Romanos 8 nos presenta la bendita posición del creyente que ha sido liberado del pecado. No sólo son lavados mis pecados, sino que he sido liberado de la ley (o, del principio) del pecado y de la muerte. Ya no estoy ante Dios como un pecador arruinado, sino que estoy «en Cristo Jesús» (Romanos 8:1), no andando «conforme a la carne, sino conforme al Espíritu» (Romanos 8:4). En lugar de tratar de mejorar la naturaleza de pecado, sencillamente me aparto de ella, reconociendo que ante Dios estoy «en Cristo» y que tengo una nueva vida en Él.
Hace años había más gente que quemaba leña y carbón para calentar sus casas, y los deshollinadores eran muy numerosos. Como puede que sepáis, al quemar leña y carbón, se acumula en las chimeneas una sustancia que se llama creosota, y si no se limpia de manera periódica, finalmente el resultado es que la chimenea se enciende. Esos deshollinadores pasaban por las casas con regularidad y limpiaban chimeneas para ganarse la vida. A veces, las chimeneas eran lo suficientemente grandes como para que chicuelos y hombres entrasen en ellas para hacer la limpieza, y podemos imaginarnos cuánto se ensuciaban. Se quedaban cubiertos de hollín de la cabeza a los pies. Veías a esos hombres ir de casa en casa, todos ennegrecidos, con sus escobones y otros utensilios sobre el hombro.

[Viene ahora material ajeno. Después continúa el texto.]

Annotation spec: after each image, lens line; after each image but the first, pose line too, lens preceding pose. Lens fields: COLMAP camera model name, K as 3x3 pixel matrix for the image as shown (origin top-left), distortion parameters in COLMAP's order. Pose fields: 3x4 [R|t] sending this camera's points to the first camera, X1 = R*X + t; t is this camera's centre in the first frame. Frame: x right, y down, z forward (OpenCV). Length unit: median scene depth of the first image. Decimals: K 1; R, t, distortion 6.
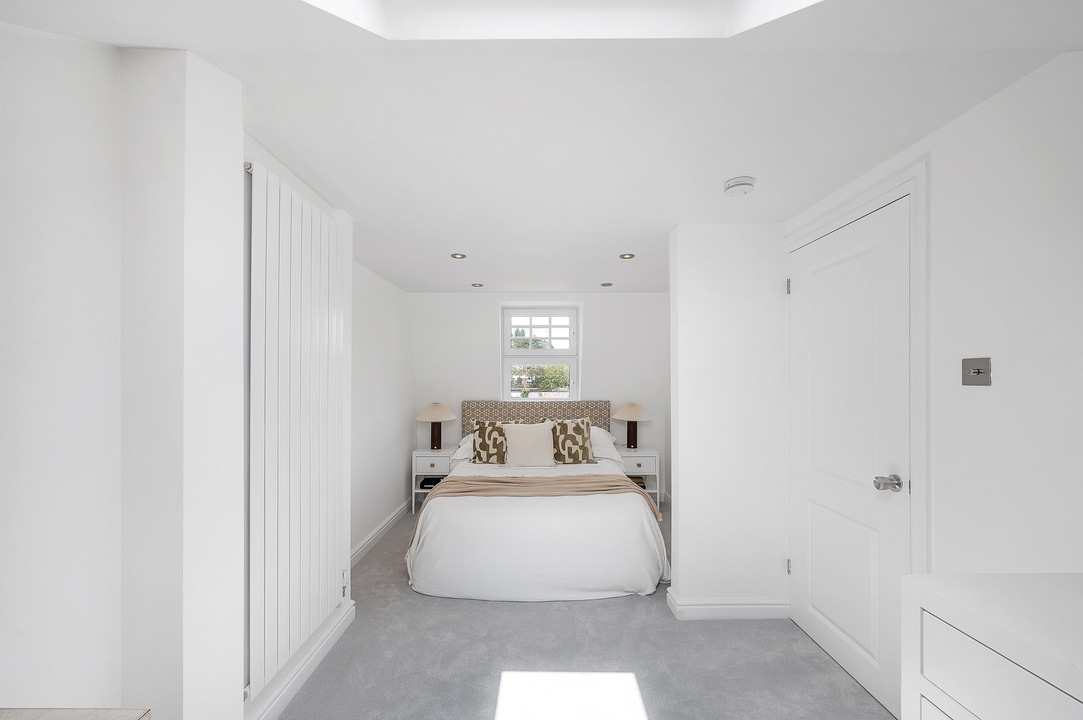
lens RADIAL K [[441.8, 0, 538.9], [0, 441.8, 383.3], [0, 0, 1]] dist [-0.000329, -0.000002]
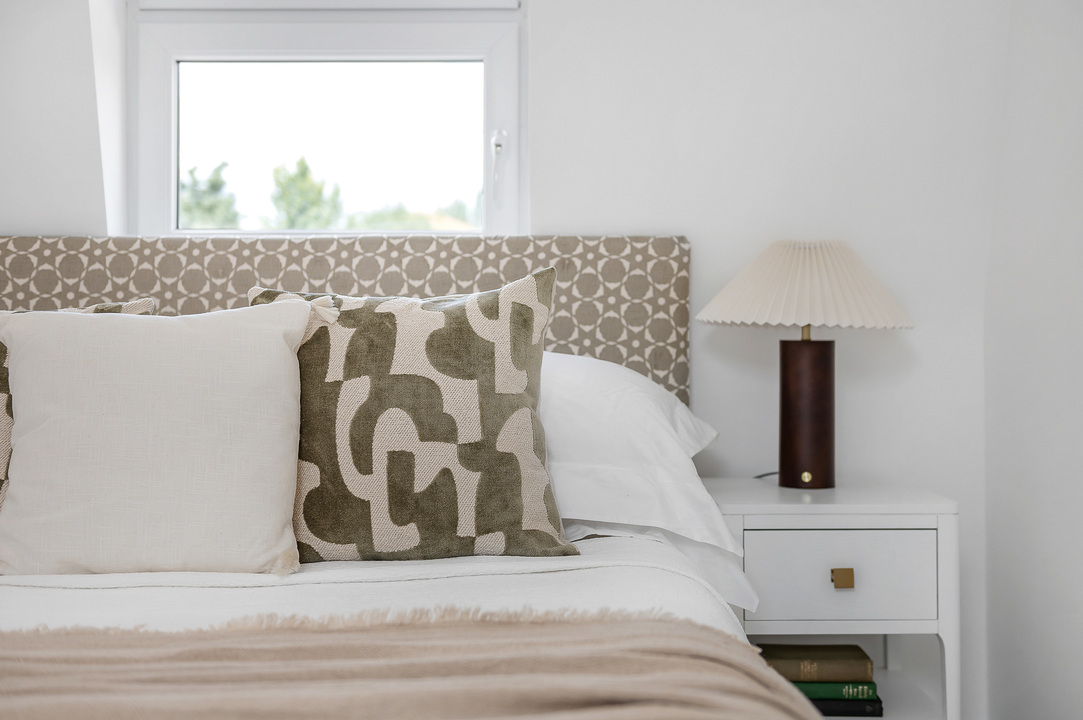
lens RADIAL K [[1375.9, 0, 542.8], [0, 1375.9, 358.6], [0, 0, 1]] dist [0.115224, 0.000000]
pose [[0.999884, 0.003170, -0.014866, 0.126321], [-0.003221, 0.999989, -0.003446, 0.109406], [0.014855, 0.003493, 0.999884, 0.487624]]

Ahora, dejad que os haga una pregunta: «¿Cómo os ensuciaríais más: abrazando un deshollinador, o luchando con él a brazo partido?» Si reflexionáis un momento, estaréis de acuerdo en que no habría mucha diferencia: de una manera o de la otra os ensuciaríais sin remedio.
Si comparamos el deshollinador con nuestra vieja naturaleza pecaminosa, la aplicación se hace evidente. Al diablo no le preocupa si abrazamos el pecado o si estamos constantemente luchando con él, porque de una manera o de la otra quedamos contaminados. Lo que hemos de hacer es apartarnos del deshollinador, mantenernos bien lejos de él. Esto es lo que nos dice la Palabra de Dios que debemos hacer cuando nuestra naturaleza pecaminosa intenta actuar: sencillamente, debo apartarme de ella, y dejar que el Espíritu de Dios ponga a Cristo ante mí. Cada verdadero creyente tiene al Espíritu de Dios morando en él, y el Espíritu de Dios es el poder de la nueva vida. Volveremos a esto más adelante.